I nod and go to rush out the door, but he stops me again. I look at him and furrow my brows in confusion. Why the hell does he keep stopping me from getting to my boys?
“Mrs. Dyson, I’m so sorry, but neither Daniel nor Caiden survived the accident.”
My racing heart stops beating with a thud and my mouth drops open wide. I shake my head slightly, hoping I haven’t heard correctly.
“No, that can’t be right. Please, take me to my boys,” I say, closing the front door and rushing past him toward their car.
“Mrs. Dyson, I know this is a shock, but I need you to come down to the morgue to identify their bodies,” he says making me look back at him as rage starts to surge through me. I feel hot and my body is shaking.
“What do you mean their bodies? They’re people, real human beings, not some lifeless bodies. Now will you take me to my boys or do I have to drive myself?” I ask loudly.
He winces and walks across as I try unsuccessfully to open the rear door of his vehicle. He rests his hand on mine, and I feel like I’m spinning out of control. I can’t see straight and everything is blurred. There’s fog invading my brain and I can’t even think properly.
“Mrs. Dyson, I’m so sorry, but they are both deceased. Is there anyone I can call?” he asks looking at me with a frown. I shake my head as tears start to well in my eyes.
This can’t be happening, can it?r />
He has to be lying!
“No, no it can’t be right. You must have the wrong people. They just went to get an ice cream cake for Christ’s sake. How can they be…” I pause because I can’t say the word. I shake my head adamantly and wipe the stray tears falling down my cheeks. “They’re all I have. They are my life. My boys. No, you have to be wrong, it’s not them,” I exclaim sternly and he bites his bottom lip and shakes his head.
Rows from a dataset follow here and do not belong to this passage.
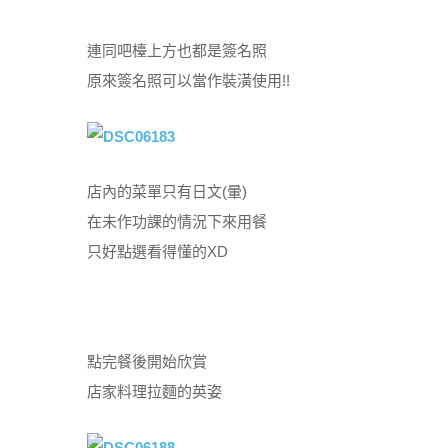
連同吧檯上方也都是簽名照
原來簽名照可以當作裝潢使用!!
店內的菜單只有日文(暈)
在未作功課的情況下來用餐
只好點選看得懂的XD
點完餐後開始欣賞
店家料理拉麵的英姿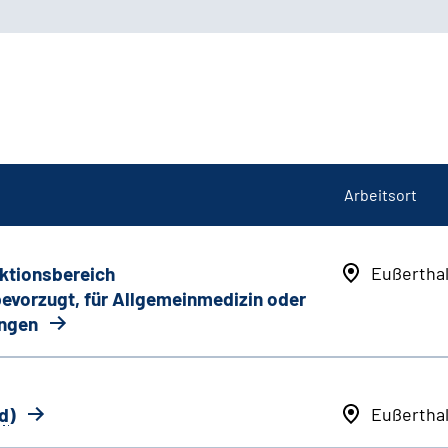
Arbeitsort
nktionsbereich
Eußertha
 bevorzugt, für Allgemeinmedizin oder
ungen
d
)
Eußertha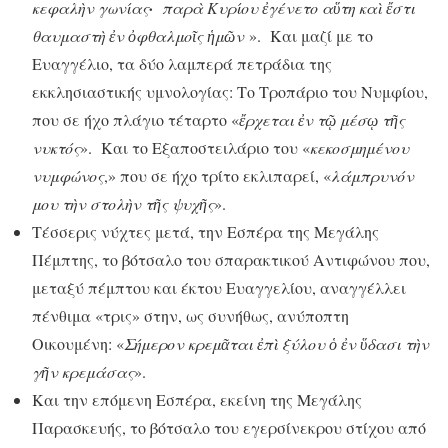
κεφαλ
ὴ
ν γωνίας
·
παρ
ὰ
Κυρίου
ἐ
γένετο α
ὕ
τη
κα
ὶ
ἔ
στι
θαυμαστ
ὴ
ἐ
ν
ὀ
φθαλμο
ῖ
ς
ἡ
μ
ῶ
ν
». Και μαζί με το
Ευαγγέλιο, τα δύο λαμπερά πετράδια της
εκκλησιαστικής υμνολογίας: Το Τροπάριο του Νυμφίου,
που σε ήχο πλάγιο τέταρτο «
ἔ
ρχεται
ἐ
ν
τ
ῷ
μέσ
ῳ
τ
ῆ
ς
νυκτός
». Και το Εξαποστειλάριο του «
κεκοσμημένου
νυμφώνος
,» που σε ήχο τρίτο εκλιπαρεί, «
λάμπρυνόν
μου τ
ὴ
ν
στολ
ὴ
ν
τ
ῆ
ς
ψυχ
ῆ
ς
».
Τέσσερις νύχτες μετά, την Εσπέρα της Μεγάλης
Πέμπτης, το βότσαλο του σπαρακτικού Αντιφώνου που,
μεταξύ πέμπτου και έκτου Ευαγγελίου, αναγγέλλει
πένθιμα «τρις» στην, ως συνήθως, ανύποπτη
Οικουμένη: «
Σήμερον
κρεμ
ᾶ
ται
ἐ
π
ὶ
ξύλου
ὁ
ἐ
ν
ὕ
δασι
τ
ὴ
ν
γ
ῆ
ν κρεμάσας
».
Και την επόμενη Εσπέρα, εκείνη της Μεγάλης
Παρασκευής, το βότσαλο του εγερσίνεκρου στίχου από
“Is your husband’s license plate XTO-866?” he asks and my body tenses. My bottom lip quivers and I nod my head as more searing hot tears flood down my cheeks. “I’m sorry, Mrs. Dyson, I know how hard this must be, but we need you to come to the morgue to identify them. Then we can help you with making any arrangements that need to be made,” he says resting his hand on my shoulder.
I shake my head. I feel sick. I’m dizzy and my head is spinning like it’s been caught in a tornado. “I’ll come with you, but you have the wrong people and Danny will be mad when he gets home and sees I’ve gone out without telling him where I’m going. He worries you know?”
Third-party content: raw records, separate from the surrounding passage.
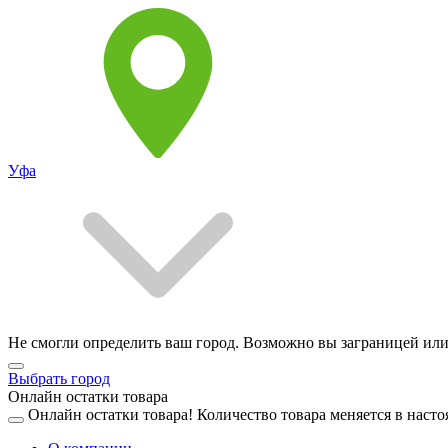
Уфа
Не смогли определить ваш город. Возможно вы заграницей или
Выбрать город
Онлайн остатки товара
Онлайн остатки товара!
Количество товара меняется в насто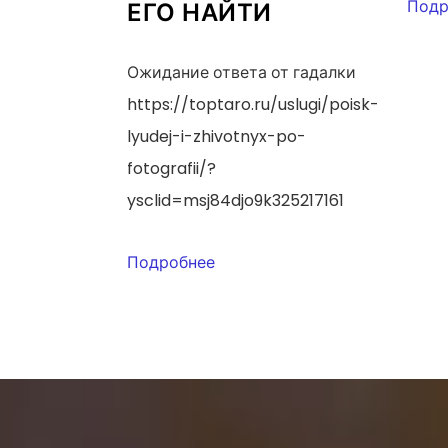
Подр
ЕГО НАЙТИ
Ожидание ответа от гадалки
https://toptaro.ru/uslugi/poisk-
lyudej-i-zhivotnyx-po-
fotografii/?
ysclid=msj84djo9k325217161
Подробнее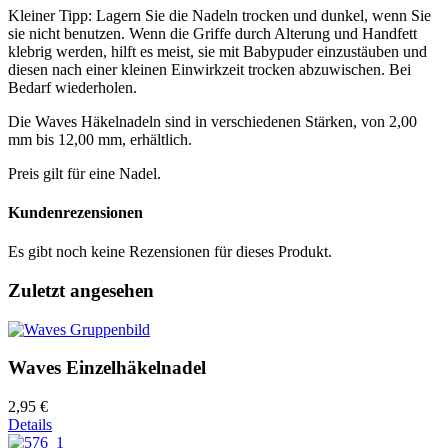
Kleiner Tipp: Lagern Sie die Nadeln trocken und dunkel, wenn Sie
sie nicht benutzen. Wenn die Griffe durch Alterung und Handfett
klebrig werden, hilft es meist, sie mit Babypuder einzustäuben und
diesen nach einer kleinen Einwirkzeit trocken abzuwischen. Bei
Bedarf wiederholen.
Die Waves Häkelnadeln sind in verschiedenen Stärken, von 2,00
mm bis 12,00 mm, erhältlich.
Preis gilt für eine Nadel.
Kundenrezensionen
Es gibt noch keine Rezensionen für dieses Produkt.
Zuletzt angesehen
Waves Einzelhäkelnadel
2,95 €
Details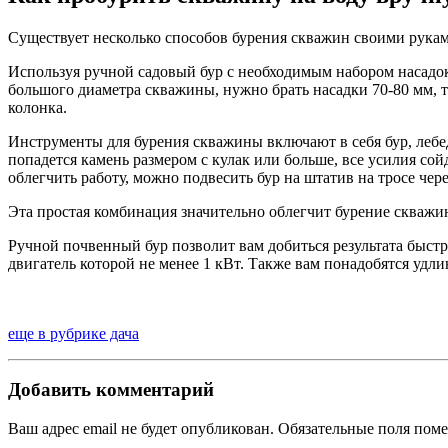
Существует несколько способов бурения скважин своими руками
Используя ручной садовый бур с необходимым набором насадок,
большого диаметра скважины, нужно брать насадки 70-80 мм, 
колонка.
Инструменты для бурения скважины включают в себя бур, лебе
попадется камень размером с кулак или больше, все усилия со
облегчить работу, можно подвесить бур на штатив на тросе чере
Эта простая комбинация значительно облегчит бурение скважи
Ручной почвенный бур позволит вам добиться результата быстр
двигатель которой не менее 1 кВт. Также вам понадобятся удли
еще в рубрике дача
Добавить комментарий
Ваш адрес email не будет опубликован.
Обязательные поля пом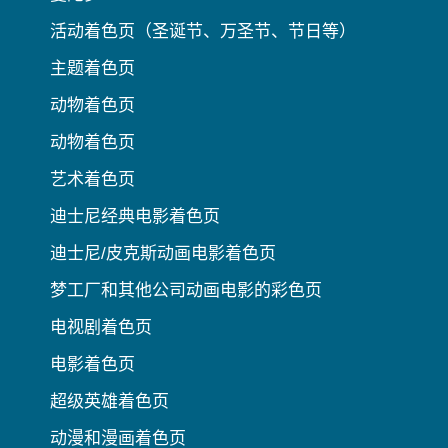
活动着色页（圣诞节、万圣节、节日等）
主题着色页
动物着色页
动物着色页
艺术着色页
迪士尼经典电影着色页
迪士尼/皮克斯动画电影着色页
梦工厂和其他公司动画电影的彩色页
电视剧着色页
电影着色页
超级英雄着色页
动漫和漫画着色页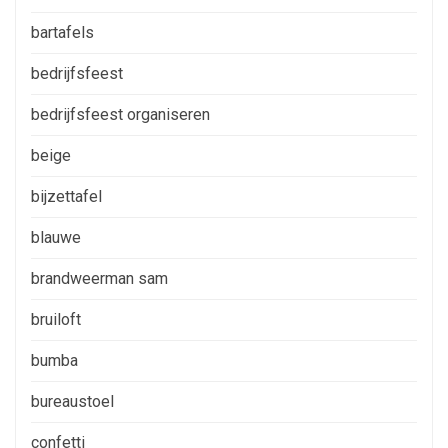
bartafels
bedrijfsfeest
bedrijfsfeest organiseren
beige
bijzettafel
blauwe
brandweerman sam
bruiloft
bumba
bureaustoel
confetti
He exhales and nods. “Okay, let’s take you there. I can have an officer come to the morgue with you if you need some support,” he says and I nod as I wipe away more stray tears.
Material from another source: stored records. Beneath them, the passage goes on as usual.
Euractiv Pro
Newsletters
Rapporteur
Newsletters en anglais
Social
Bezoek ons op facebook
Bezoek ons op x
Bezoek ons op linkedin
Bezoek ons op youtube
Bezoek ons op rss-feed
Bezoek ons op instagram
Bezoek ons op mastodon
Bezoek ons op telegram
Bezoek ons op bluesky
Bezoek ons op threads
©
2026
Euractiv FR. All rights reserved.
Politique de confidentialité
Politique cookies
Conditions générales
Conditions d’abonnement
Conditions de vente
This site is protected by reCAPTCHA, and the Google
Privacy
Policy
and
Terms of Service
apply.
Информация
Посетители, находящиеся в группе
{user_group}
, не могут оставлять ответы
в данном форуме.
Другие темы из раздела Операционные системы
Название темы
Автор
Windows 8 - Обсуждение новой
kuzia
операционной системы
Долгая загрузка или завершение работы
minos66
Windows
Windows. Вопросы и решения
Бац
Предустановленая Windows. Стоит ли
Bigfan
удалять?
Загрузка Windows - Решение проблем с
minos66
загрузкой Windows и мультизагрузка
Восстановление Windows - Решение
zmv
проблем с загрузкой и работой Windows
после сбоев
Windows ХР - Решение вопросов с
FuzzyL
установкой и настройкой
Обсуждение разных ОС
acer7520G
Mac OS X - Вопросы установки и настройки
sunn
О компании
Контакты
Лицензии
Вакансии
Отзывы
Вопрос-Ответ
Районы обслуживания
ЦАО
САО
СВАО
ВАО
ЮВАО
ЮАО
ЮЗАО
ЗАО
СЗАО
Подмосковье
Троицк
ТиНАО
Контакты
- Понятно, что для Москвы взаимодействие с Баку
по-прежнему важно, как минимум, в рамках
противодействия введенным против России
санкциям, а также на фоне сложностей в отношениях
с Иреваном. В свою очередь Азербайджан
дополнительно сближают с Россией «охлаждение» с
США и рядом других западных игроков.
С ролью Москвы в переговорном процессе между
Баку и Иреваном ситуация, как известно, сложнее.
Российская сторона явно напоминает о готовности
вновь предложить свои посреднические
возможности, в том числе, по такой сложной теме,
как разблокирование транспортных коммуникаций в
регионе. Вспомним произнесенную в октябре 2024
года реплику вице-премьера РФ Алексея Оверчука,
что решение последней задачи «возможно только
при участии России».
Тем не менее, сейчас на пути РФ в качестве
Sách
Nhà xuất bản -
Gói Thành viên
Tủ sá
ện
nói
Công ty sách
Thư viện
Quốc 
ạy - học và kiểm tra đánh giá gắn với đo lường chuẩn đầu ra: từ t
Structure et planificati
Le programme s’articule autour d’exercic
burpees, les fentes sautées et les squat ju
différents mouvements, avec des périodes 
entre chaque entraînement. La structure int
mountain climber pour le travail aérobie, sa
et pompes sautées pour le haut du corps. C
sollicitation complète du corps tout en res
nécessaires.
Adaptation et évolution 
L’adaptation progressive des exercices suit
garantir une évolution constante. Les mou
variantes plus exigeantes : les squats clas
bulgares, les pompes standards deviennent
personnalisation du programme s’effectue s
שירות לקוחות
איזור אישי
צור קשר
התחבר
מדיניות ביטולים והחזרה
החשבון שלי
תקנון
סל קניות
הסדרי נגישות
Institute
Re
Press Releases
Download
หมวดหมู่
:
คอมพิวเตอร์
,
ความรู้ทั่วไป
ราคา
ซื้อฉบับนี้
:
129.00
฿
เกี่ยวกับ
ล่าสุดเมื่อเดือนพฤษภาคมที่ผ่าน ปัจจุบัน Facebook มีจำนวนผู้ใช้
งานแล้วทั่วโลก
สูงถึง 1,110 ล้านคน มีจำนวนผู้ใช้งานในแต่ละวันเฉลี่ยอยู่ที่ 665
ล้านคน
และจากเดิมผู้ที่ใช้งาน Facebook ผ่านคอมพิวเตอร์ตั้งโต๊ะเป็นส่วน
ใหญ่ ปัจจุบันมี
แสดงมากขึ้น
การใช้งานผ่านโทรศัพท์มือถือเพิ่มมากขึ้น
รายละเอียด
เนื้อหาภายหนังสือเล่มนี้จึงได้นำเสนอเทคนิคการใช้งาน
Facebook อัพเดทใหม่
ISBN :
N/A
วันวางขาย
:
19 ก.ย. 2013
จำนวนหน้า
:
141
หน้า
He unlocks the car and opens the back door. I slide in, and when I sit on the seat, I feel heavy. Like there’s an elephant, no, more like a herd of elephants sitting on my chest. I can’t breathe, I actually can’t breathe. I physically gasp to get some air into my lungs while the weight of this harrowing situation bears down on me. My boys, Danny and Caiden, the two people in this world that I live for could be…
I can’t even think the word let alone say it.
This can’t be happening. The female officer gets in the passenger side. He starts the car and we pull off into the traffic and start the drive toward the Adelaide Morgue. But I don’t take in the scenery at all … the streets I’ve lived in for my entire life, the roads I love and know so well. This is my home, my home with my boys.